Council plans first non-oil exports conference
The Nigerian Export Promotion Council (NEPC) will host Nigeria’s
first non-oil exports conference, exhibition, and awards.
It is designed to provide a forum for private-public sectors
dialogue on trade policies, export incentives, and challenges aimed at
facilitating the country’s drive to become one of the top 20 economies by the
year 2020.
The expo, which is expected to come in the mould of the now
popular annual Nigeria Oil and Gas (NOG) conference/exhibitions, would showcase
the opportunities in the non-oil sector of the country’s economy, with a view
to providing incentives to local investors, as well as attracting
export-oriented international firms to the country.
“As a country that has set for itself the target of becoming one
of the world’s top 20 developed economies by 2020, Nigeria’s ranking in the
global economic development index is not going to be oil and gas-based, rather
on the quantum of its participation in world trade activities,” Femi Boyede,
the chief executive, Koinonia Ventures Limited, the collaborating export
consultancy firm for the conference, said yesterday in Abuja.

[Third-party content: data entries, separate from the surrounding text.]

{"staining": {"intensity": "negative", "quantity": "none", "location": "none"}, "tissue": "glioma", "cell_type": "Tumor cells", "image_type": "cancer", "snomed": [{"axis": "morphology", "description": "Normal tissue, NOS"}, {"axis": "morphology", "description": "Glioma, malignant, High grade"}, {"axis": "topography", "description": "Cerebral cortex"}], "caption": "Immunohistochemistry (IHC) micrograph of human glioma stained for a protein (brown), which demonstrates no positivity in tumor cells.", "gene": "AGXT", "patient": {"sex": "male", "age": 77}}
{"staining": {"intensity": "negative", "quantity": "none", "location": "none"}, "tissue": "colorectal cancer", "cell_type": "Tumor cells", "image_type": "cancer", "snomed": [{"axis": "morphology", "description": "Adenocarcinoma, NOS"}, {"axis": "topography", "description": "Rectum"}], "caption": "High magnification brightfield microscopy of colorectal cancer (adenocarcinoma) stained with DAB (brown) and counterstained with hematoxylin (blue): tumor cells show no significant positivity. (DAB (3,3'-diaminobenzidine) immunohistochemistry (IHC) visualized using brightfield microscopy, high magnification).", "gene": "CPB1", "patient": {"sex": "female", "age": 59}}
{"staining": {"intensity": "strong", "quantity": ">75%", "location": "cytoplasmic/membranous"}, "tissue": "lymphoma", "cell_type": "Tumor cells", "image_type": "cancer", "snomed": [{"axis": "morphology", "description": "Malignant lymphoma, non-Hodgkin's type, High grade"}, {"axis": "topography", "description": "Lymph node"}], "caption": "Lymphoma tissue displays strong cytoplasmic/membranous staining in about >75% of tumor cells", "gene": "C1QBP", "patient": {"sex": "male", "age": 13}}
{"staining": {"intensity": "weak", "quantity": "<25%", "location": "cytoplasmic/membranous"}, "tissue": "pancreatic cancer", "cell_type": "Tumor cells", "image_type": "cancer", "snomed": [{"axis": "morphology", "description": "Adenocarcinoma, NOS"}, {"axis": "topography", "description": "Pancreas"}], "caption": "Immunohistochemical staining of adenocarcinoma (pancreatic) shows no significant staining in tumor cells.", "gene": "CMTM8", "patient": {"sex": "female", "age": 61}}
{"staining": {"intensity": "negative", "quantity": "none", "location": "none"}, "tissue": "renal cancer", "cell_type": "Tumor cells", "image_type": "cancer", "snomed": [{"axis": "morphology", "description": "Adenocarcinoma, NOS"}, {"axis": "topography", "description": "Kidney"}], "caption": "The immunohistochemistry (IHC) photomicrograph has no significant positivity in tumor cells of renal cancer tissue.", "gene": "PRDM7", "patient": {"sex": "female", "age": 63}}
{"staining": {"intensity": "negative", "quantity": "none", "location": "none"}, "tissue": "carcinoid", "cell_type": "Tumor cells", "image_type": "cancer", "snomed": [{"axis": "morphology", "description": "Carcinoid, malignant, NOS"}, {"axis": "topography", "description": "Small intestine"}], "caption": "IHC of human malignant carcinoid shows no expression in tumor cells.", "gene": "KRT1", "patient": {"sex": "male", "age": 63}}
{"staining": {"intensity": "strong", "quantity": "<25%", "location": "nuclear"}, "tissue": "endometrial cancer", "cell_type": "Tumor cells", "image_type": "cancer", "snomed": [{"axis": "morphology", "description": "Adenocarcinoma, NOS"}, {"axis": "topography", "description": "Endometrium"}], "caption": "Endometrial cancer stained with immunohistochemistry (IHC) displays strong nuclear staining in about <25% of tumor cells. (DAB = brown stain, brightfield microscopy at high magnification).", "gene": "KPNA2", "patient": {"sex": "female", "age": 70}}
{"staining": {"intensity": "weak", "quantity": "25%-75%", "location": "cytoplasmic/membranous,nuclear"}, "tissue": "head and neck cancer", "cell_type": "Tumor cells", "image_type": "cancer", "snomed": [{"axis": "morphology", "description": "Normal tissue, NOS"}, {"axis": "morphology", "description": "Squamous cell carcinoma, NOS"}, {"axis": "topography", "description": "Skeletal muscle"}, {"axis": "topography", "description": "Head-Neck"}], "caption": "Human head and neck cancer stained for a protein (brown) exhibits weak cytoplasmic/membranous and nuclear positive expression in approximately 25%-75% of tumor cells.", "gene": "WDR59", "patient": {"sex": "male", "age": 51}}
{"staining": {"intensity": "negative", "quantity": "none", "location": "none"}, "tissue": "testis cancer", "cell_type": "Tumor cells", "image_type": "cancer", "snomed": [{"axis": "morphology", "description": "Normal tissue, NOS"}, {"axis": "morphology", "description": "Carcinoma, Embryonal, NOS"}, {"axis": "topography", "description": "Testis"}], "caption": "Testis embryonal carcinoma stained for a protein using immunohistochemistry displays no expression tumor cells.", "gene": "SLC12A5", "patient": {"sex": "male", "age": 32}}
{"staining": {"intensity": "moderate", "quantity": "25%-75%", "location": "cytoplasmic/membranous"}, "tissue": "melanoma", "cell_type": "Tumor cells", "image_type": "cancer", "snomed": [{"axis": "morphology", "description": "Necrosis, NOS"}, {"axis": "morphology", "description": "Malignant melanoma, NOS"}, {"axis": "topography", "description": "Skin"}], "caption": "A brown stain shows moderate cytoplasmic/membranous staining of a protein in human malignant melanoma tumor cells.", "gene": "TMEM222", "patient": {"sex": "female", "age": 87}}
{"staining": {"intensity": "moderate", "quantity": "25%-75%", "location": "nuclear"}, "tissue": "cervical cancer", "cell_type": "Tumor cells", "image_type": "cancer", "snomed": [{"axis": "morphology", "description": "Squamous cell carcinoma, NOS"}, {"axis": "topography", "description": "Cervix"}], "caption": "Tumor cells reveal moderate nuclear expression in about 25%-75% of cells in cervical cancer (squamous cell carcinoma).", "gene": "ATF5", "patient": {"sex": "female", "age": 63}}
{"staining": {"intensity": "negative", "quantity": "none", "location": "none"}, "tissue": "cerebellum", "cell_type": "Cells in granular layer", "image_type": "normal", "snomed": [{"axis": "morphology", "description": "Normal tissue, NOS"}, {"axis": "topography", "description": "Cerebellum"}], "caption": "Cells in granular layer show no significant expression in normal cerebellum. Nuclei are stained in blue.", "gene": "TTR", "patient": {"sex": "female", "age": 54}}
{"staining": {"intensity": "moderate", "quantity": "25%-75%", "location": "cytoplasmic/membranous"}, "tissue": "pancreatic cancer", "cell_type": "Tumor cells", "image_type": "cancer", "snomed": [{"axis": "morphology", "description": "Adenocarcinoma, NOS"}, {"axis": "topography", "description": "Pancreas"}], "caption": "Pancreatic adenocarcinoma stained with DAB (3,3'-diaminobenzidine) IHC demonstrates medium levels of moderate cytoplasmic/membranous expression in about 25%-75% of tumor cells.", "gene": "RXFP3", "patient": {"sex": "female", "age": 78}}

With the theme: ‘Non-Oil Exports: the Road to Nigeria’s Vision
20-2020′, it will focus on training and human development, export management
services, export incentives processing, export development, impact assessment
of government policies, as well as government policy strategies and
implementation for the non-oil export sector.
The time is now
Mr. Aboyede said the time is ripe for a platform for local and
foreign investors on an annual basis to focus global attention on the country’s
non-oil export sector, describing it as the main driver of Nigeria’s economy
and the main road towards the achievement of economic vision in the next ten
years.
“This is the only way to show that Nigeria is actually charting
a course for the realisation of the Vision 20-2020 objectives. Every year,
Nigerians spend huge foreign exchange to attend such events as INDABA, the
minerals sector development event in South Africa, and the Offshore Technology
Conference (OTC) in Houston, for the oil and gas technology.
“It is time for Nigeria to also have an annual programme that
would attract the global community to gather and talk about its vast non-oil
sector potentials and opportunities,” he declared.
The exhibition, he said, will showcase not only existing export
products, but also potential export products and services that go out of
Nigeria to the world, including an array of Nigeria’s agricultural commodities,
ethnic crafts, herbal products, foods, as well as diverse range of goods
available for exports.
“The exhibition is not for the companies to beat their chest
that they have arrived, but also a capacity building exercise, where up and
coming exporters are able to see what the more advanced and technologically
equipped ones are doing, as well as to learn from the international
participants how to move the non-oil sector forward, particularly on how to
adapt their products to suit the international market place and enhance
competitiveness,” he explained.
He stressed the need for Nigerians to begin to accord
recognition and encouragement to those companies that defy all the challenges
of infrastructural inefficiency and deficiency as well as high cost of doing
business in Nigeria, to promote the country’s name in the global export map,
saying the awards to 20 indigenous firms during the event would be to recognise
them as performers in the export industry.